Magic kannte die Geschichte der Geschwister nicht, deswegen zuckte er hilflos mit den Schultern.
„Es war zwar nicht alles richtig, was Helios gemacht hat, aber ich glaube, deine Geschwister sind glücklich! Trauere nicht um sie! Sie haben doch ihren Weg gemacht."
Ava setzte sich in den Sessel und nickte geistesabwesend. Sacht streichelte sie über die Schwertscheide.
„Mein Vater hat mir von dem Schwert erzählt. Mein Vater...er war überhaupt nicht mein Vater, oder?"
Magic nickte.
„Biologisch gesehen nicht, aber er hat euch alle geliebt. Das ist mehr, als andere von sich behaupten können. Er war ein Sonnenjäger, der auch bei der Schlacht gekämpft hatte. Allerdings hatte er keinen getötet, weil er diese Schlacht nicht gut hieß. Helios vertraute ihm euch Kinder an und ich denke, er machte seine Sache gut. Deine Mutter war ein Mensch. Sie wusste von nichts und ihre Gedanken wurden so manipuliert, dass sie wirklich der Meinung war, sie hätte euch geboren."
Ava stand auf und schnallte sich das Schwert auf den Rücken, so wie sie es früher immer getan hatte.
„Gut, ich bin bereit!"
Wieder schüttelte Magic den Kopf.
„Tut mir leid, aber das sehe ich immer noch anders. Du bist zwar viel schneller geworden, allerdings kannst du mit mir immer noch nicht mithalten. Deswegen habe ich in Jasons Garage gekramt und tatsächlich etwas gefunden. Du wirst es auch gleich wieder erkennen."

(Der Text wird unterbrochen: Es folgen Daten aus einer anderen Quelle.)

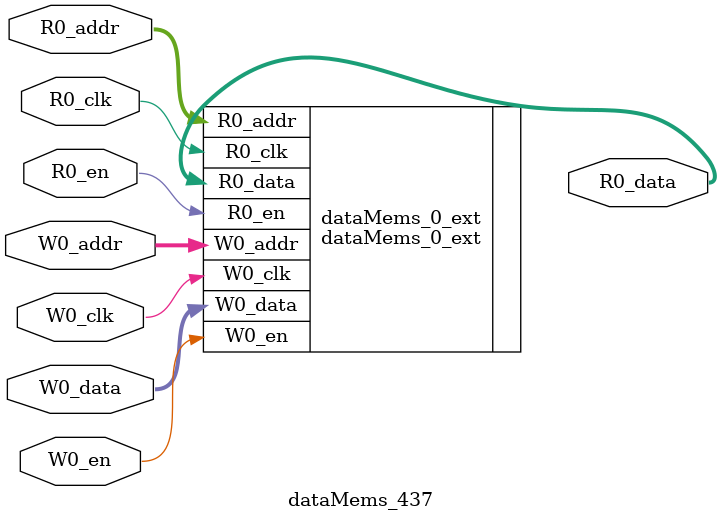
<source format=sv>
`ifndef RANDOMIZE
  `ifdef RANDOMIZE_REG_INIT
    `define RANDOMIZE
  `endif // RANDOMIZE_REG_INIT
`endif // not def RANDOMIZE
`ifndef RANDOMIZE
  `ifdef RANDOMIZE_MEM_INIT
    `define RANDOMIZE
  `endif // RANDOMIZE_MEM_INIT
`endif // not def RANDOMIZE

`ifndef RANDOM
  `define RANDOM $random
`endif // not def RANDOM

// Users can define 'PRINTF_COND' to add an extra gate to prints.
`ifndef PRINTF_COND_
  `ifdef PRINTF_COND
    `define PRINTF_COND_ (`PRINTF_COND)
  `else  // PRINTF_COND
    `define PRINTF_COND_ 1
  `endif // PRINTF_COND
`endif // not def PRINTF_COND_

// Users can define 'ASSERT_VERBOSE_COND' to add an extra gate to assert error printing.
`ifndef ASSERT_VERBOSE_COND_
  `ifdef ASSERT_VERBOSE_COND
    `define ASSERT_VERBOSE_COND_ (`ASSERT_VERBOSE_COND)
  `else  // ASSERT_VERBOSE_COND
    `define ASSERT_VERBOSE_COND_ 1
  `endif // ASSERT_VERBOSE_COND
`endif // not def ASSERT_VERBOSE_COND_

// Users can define 'STOP_COND' to add an extra gate to stop conditions.
`ifndef STOP_COND_
  `ifdef STOP_COND
    `define STOP_COND_ (`STOP_COND)
  `else  // STOP_COND
    `define STOP_COND_ 1
  `endif // STOP_COND
`endif // not def STOP_COND_

// Users can define INIT_RANDOM as general code that gets injected into the
// initializer block for modules with registers.
`ifndef INIT_RANDOM
  `define INIT_RANDOM
`endif // not def INIT_RANDOM

// If using random initialization, you can also define RANDOMIZE_DELAY to
// customize the delay used, otherwise 0.002 is used.
`ifndef RANDOMIZE_DELAY
  `define RANDOMIZE_DELAY 0.002
`endif // not def RANDOMIZE_DELAY

// Define INIT_RANDOM_PROLOG_ for use in our modules below.
`ifndef INIT_RANDOM_PROLOG_
  `ifdef RANDOMIZE
    `ifdef VERILATOR
      `define INIT_RANDOM_PROLOG_ `INIT_RANDOM
    `else  // VERILATOR
      `define INIT_RANDOM_PROLOG_ `INIT_RANDOM #`RANDOMIZE_DELAY begin end
    `endif // VERILATOR
  `else  // RANDOMIZE
    `define INIT_RANDOM_PROLOG_
  `endif // RANDOMIZE
`endif // not def INIT_RANDOM_PROLOG_

// Include register initializers in init blocks unless synthesis is set
`ifndef SYNTHESIS
  `ifndef ENABLE_INITIAL_REG_
    `define ENABLE_INITIAL_REG_
  `endif // not def ENABLE_INITIAL_REG_
`endif // not def SYNTHESIS

// Include rmemory initializers in init blocks unless synthesis is set
`ifndef SYNTHESIS
  `ifndef ENABLE_INITIAL_MEM_
    `define ENABLE_INITIAL_MEM_
  `endif // not def ENABLE_INITIAL_MEM_
`endif // not def SYNTHESIS

module dataMems_437(	// @[generators/ara/src/main/scala/UnsafeAXI4ToTL.scala:365:62]
  input  [4:0]  R0_addr,
  input         R0_en,
  input         R0_clk,
  output [66:0] R0_data,
  input  [4:0]  W0_addr,
  input         W0_en,
  input         W0_clk,
  input  [66:0] W0_data
);

  dataMems_0_ext dataMems_0_ext (	// @[generators/ara/src/main/scala/UnsafeAXI4ToTL.scala:365:62]
    .R0_addr (R0_addr),
    .R0_en   (R0_en),
    .R0_clk  (R0_clk),
    .R0_data (R0_data),
    .W0_addr (W0_addr),
    .W0_en   (W0_en),
    .W0_clk  (W0_clk),
    .W0_data (W0_data)
  );
endmodule


</source>
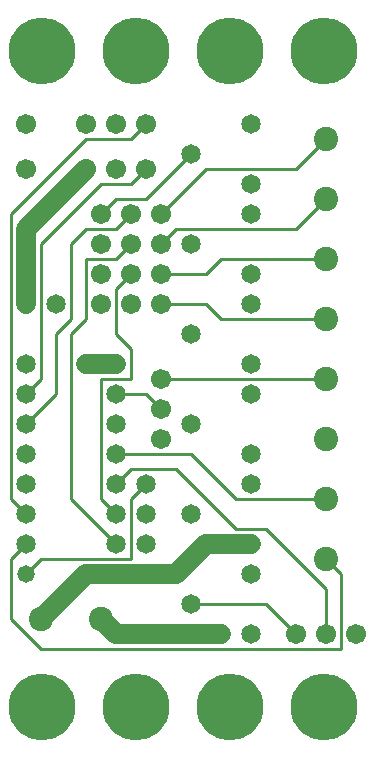
<source format=gbl>
%MOIN*%
%FSLAX25Y25*%
G04 D10 used for Character Trace; *
G04     Circle (OD=.01000) (No hole)*
G04 D11 used for Power Trace; *
G04     Circle (OD=.06700) (No hole)*
G04 D12 used for Signal Trace; *
G04     Circle (OD=.01100) (No hole)*
G04 D13 used for Via; *
G04     Circle (OD=.05800) (Round. Hole ID=.02800)*
G04 D14 used for Component hole; *
G04     Circle (OD=.06500) (Round. Hole ID=.03500)*
G04 D15 used for Component hole; *
G04     Circle (OD=.06700) (Round. Hole ID=.04300)*
G04 D16 used for Component hole; *
G04     Circle (OD=.08100) (Round. Hole ID=.05100)*
G04 D17 used for Component hole; *
G04     Circle (OD=.08900) (Round. Hole ID=.05900)*
G04 D18 used for Component hole; *
G04     Circle (OD=.11300) (Round. Hole ID=.08300)*
G04 D19 used for Component hole; *
G04     Circle (OD=.16000) (Round. Hole ID=.13000)*
G04 D20 used for Component hole; *
G04     Circle (OD=.18300) (Round. Hole ID=.15300)*
G04 D21 used for Component hole; *
G04     Circle (OD=.22291) (Round. Hole ID=.19291)*
%ADD10C,.01000*%
%ADD11C,.06700*%
%ADD12C,.01100*%
%ADD13C,.05800*%
%ADD14C,.06500*%
%ADD15C,.06700*%
%ADD16C,.08100*%
%ADD17C,.08900*%
%ADD18C,.11300*%
%ADD19C,.16000*%
%ADD20C,.18300*%
%ADD21C,.22291*%
%IPPOS*%
%LPD*%
G90*X0Y0D02*D21*X15625Y15625D03*D12*              
X15000Y35000D02*X115000D01*Y60000D01*             
X110000Y65000D01*D16*D03*D12*Y40000D02*Y55000D01* 
D15*Y40000D03*X120000D03*X100000D03*D12*          
X90000Y50000D01*X65000D01*D14*D03*D13*            
X75000Y40000D03*D11*X40000D01*X35000Y45000D01*D16*
D03*D14*X50000Y60000D03*D11*X30000D01*            
X15000Y45000D01*D16*D03*D12*Y35000D02*            
X5000Y45000D01*Y65000D01*X10000Y70000D01*D14*D03* 
D12*Y60000D02*X15000Y65000D01*D13*X10000Y60000D03*
D12*X15000Y65000D02*X45000D01*Y85000D01*          
X50000Y90000D01*D14*D03*D12*X40000D02*            
X45000Y95000D01*D14*X40000Y90000D03*D12*          
X45000Y95000D02*X60000D01*X80000Y75000D01*        
X90000D01*X110000Y55000D01*D14*X85000Y70000D03*   
D11*X70000D01*X60000Y60000D01*X50000D01*D14*      
X40000Y70000D03*D12*X25000Y85000D01*Y140000D01*   
X30000Y145000D01*Y165000D01*X40000D01*            
X45000Y170000D01*D15*D03*D12*X30000Y175000D02*    
X40000D01*X25000Y170000D02*X30000Y175000D01*      
X25000Y145000D02*Y170000D01*X20000Y140000D02*     
X25000Y145000D01*X20000Y120000D02*Y140000D01*     
X10000Y110000D02*X20000Y120000D01*D14*            
X10000Y110000D03*Y120000D03*D12*X15000Y125000D01* 
Y170000D01*X35000Y190000D01*X45000D01*            
X50000Y195000D01*D15*D03*D12*X35000Y180000D02*    
X40000Y185000D01*D15*X35000Y180000D03*D12*        
X40000Y175000D02*X45000Y180000D01*D15*D03*D12*    
X40000Y185000D02*X50000D01*D15*X30000Y195000D03*  
D11*X10000Y175000D01*Y150000D01*D14*D03*X20000D03*
D13*X30000Y130000D03*D11*X40000D01*D14*D03*D12*   
X35000Y125000D02*X45000D01*X35000Y85000D02*       
Y125000D01*X40000Y80000D02*X35000Y85000D01*D14*   
X40000Y80000D03*X50000Y70000D03*Y80000D03*        
X40000Y100000D03*D12*X65000D01*X80000Y85000D01*   
X110000D01*D16*D03*Y105000D03*D14*X85000Y60000D03*
Y100000D03*Y90000D03*Y120000D03*D16*              
X110000Y125000D03*D12*X55000D01*D15*D03*D12*      
Y115000D02*X50000Y120000D01*D15*X55000Y115000D03* 
D12*X40000Y120000D02*X50000D01*D14*X40000D03*D12* 
X45000Y125000D02*Y135000D01*X40000Y140000D01*     
Y155000D01*X45000Y160000D01*D15*D03*              
X55000Y150000D03*D12*X70000D01*X75000Y145000D01*  
X110000D01*D16*D03*Y165000D03*D12*X75000D01*      
X70000Y160000D01*X55000D01*D15*D03*D14*           
X65000Y170000D03*D15*X45000Y150000D03*            
X55000Y170000D03*D12*X60000Y175000D01*X100000D01* 
X110000Y185000D01*D16*D03*D12*X70000Y195000D02*   
X100000D01*X55000Y180000D02*X70000Y195000D01*D15* 
X55000Y180000D03*D12*X50000Y185000D02*            
X65000Y200000D01*D14*D03*D15*X50000Y210000D03*D12*
X45000Y205000D01*X30000D01*X5000Y180000D01*       
Y85000D01*X10000Y80000D01*D14*D03*Y90000D03*      
Y100000D03*X40000Y110000D03*D15*X55000Y105000D03* 
D14*X10000Y130000D03*X65000Y80000D03*Y110000D03*  
Y140000D03*D21*X46875Y15625D03*X78125D03*D15*     
X35000Y150000D03*D14*X85000Y40000D03*Y130000D03*  
Y150000D03*Y160000D03*D15*X35000D03*Y170000D03*   
D14*X85000Y180000D03*D21*X109375Y15625D03*D14*    
X85000Y190000D03*D12*X100000Y195000D02*           
X110000Y205000D01*D16*D03*D14*X85000Y210000D03*   
D21*X78125Y234375D03*X109375D03*X46875D03*D15*    
X40000Y210000D03*Y195000D03*X30000Y210000D03*D21* 
X15625Y234375D03*D15*X10000Y210000D03*Y195000D03* 
M02*                                              

</source>
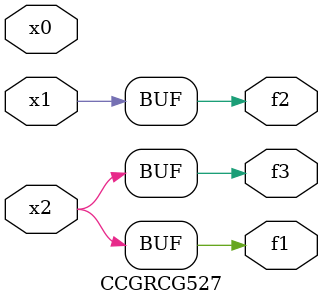
<source format=v>
module CCGRCG527(
	input x0, x1, x2,
	output f1, f2, f3
);
	assign f1 = x2;
	assign f2 = x1;
	assign f3 = x2;
endmodule

</source>
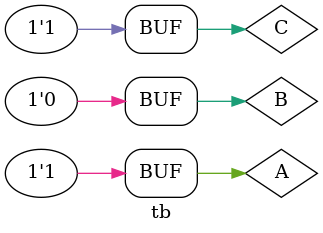
<source format=v>
module tb();
    reg A, B, C;
    wire Q;

    complex dut(
        .A(A),
        .B(B),
        .C(C),
        .Q(Q)
    );

    initial begin;
        A <= 1'b0;
        B <= 1'b0;
        C <= 1'b0;
        #100;

        A <= 1'b0;
        B <= 1'b0;
        C <= 1'b1;
        #100;

        A <= 1'b0;
        B <= 1'b1;
        C <= 1'b0;
        #100;

        A <= 1'b1;
        B <= 1'b0;
        C <= 1'b1;
        #100;
    end

    initial begin;
        $dumpfile("dump.vcd");
        $dumpvars(0);
    end
endmodule
</source>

Sie gingen nach unten und Ava blieb stehen, als sie ihr altes Motorrad wieder sah. Es war ihr alte Ninja und sie sah aus, als ob sie frisch vom Werk kommen würde.
„Er...Jason hat alles aufgehoben?"
Magic lachte.
"Nicht nur aufgehoben, sondern auch gepflegt. Sie ist zwar schon älter, aber die Maschine schnurrt wie ein Kätzchen. Jetzt komm schon. Wir haben noch etwas zu tun und keine Zeit in Erinnerungen zu schwelgen. Das kannst du morgen früh noch machen!"